§ **WORK REQUIRED**
Copy the records below exactly as they stand. Leave out the pictures.

§ **DATA FOR REVIEW**

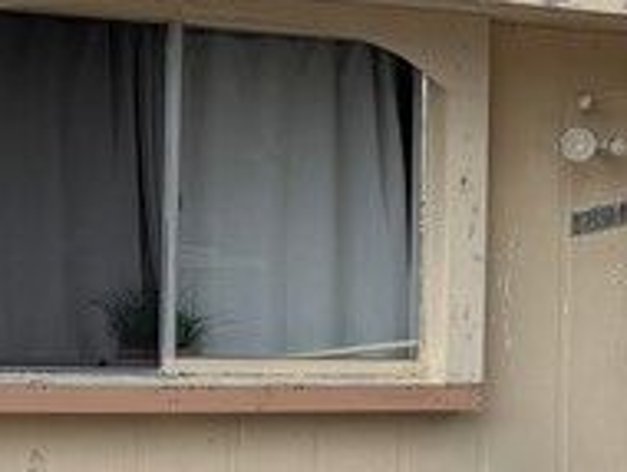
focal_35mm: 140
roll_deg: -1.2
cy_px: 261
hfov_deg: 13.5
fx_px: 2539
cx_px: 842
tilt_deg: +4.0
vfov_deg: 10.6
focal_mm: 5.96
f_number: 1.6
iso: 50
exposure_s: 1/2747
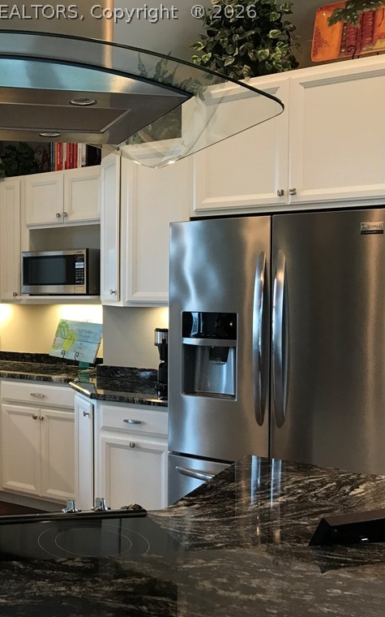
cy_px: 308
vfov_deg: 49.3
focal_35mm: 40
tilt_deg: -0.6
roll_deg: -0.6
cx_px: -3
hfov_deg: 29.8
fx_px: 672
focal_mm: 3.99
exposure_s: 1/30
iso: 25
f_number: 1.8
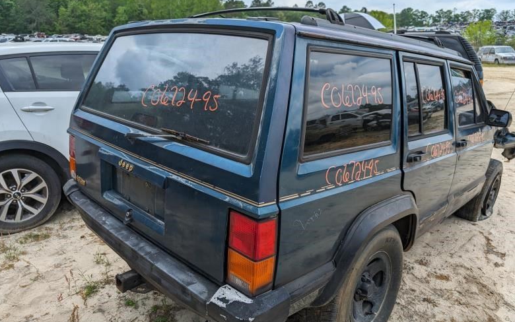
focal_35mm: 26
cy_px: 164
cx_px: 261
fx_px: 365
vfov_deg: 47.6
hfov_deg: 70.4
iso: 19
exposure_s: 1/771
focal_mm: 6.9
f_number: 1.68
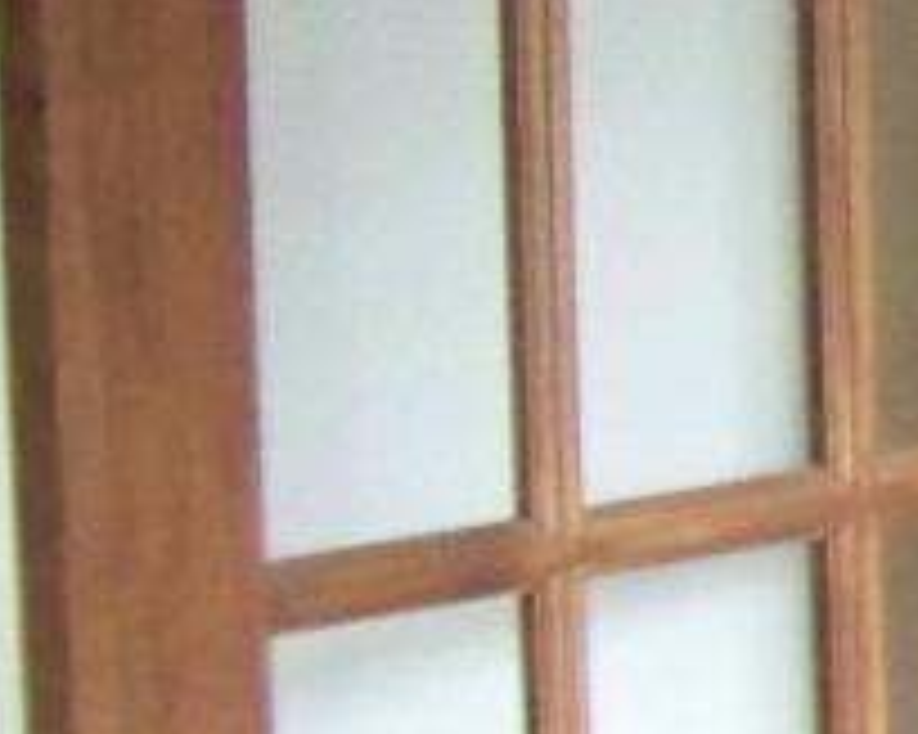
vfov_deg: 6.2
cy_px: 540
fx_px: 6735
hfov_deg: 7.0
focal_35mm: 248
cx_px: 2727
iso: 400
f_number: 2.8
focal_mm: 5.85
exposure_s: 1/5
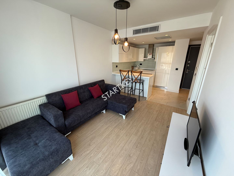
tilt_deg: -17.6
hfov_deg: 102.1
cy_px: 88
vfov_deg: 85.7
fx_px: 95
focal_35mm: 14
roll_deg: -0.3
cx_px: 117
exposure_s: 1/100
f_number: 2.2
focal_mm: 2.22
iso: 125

§ **RESPONSE FOR THIS EXERCISE**
focal_35mm: 140
roll_deg: -1.2
cy_px: 261
hfov_deg: 13.5
fx_px: 2539
cx_px: 842
tilt_deg: +4.0
vfov_deg: 10.6
focal_mm: 5.96
f_number: 1.6
iso: 50
exposure_s: 1/2747
cy_px: 308
vfov_deg: 49.3
focal_35mm: 40
tilt_deg: -0.6
roll_deg: -0.6
cx_px: -3
hfov_deg: 29.8
fx_px: 672
focal_mm: 3.99
exposure_s: 1/30
iso: 25
f_number: 1.8
focal_35mm: 26
cy_px: 164
cx_px: 261
fx_px: 365
vfov_deg: 47.6
hfov_deg: 70.4
iso: 19
exposure_s: 1/771
focal_mm: 6.9
f_number: 1.68
vfov_deg: 6.2
cy_px: 540
fx_px: 6735
hfov_deg: 7.0
focal_35mm: 248
cx_px: 2727
iso: 400
f_number: 2.8
focal_mm: 5.85
exposure_s: 1/5
tilt_deg: -17.6
hfov_deg: 102.1
cy_px: 88
vfov_deg: 85.7
fx_px: 95
focal_35mm: 14
roll_deg: -0.3
cx_px: 117
exposure_s: 1/100
f_number: 2.2
focal_mm: 2.22
iso: 125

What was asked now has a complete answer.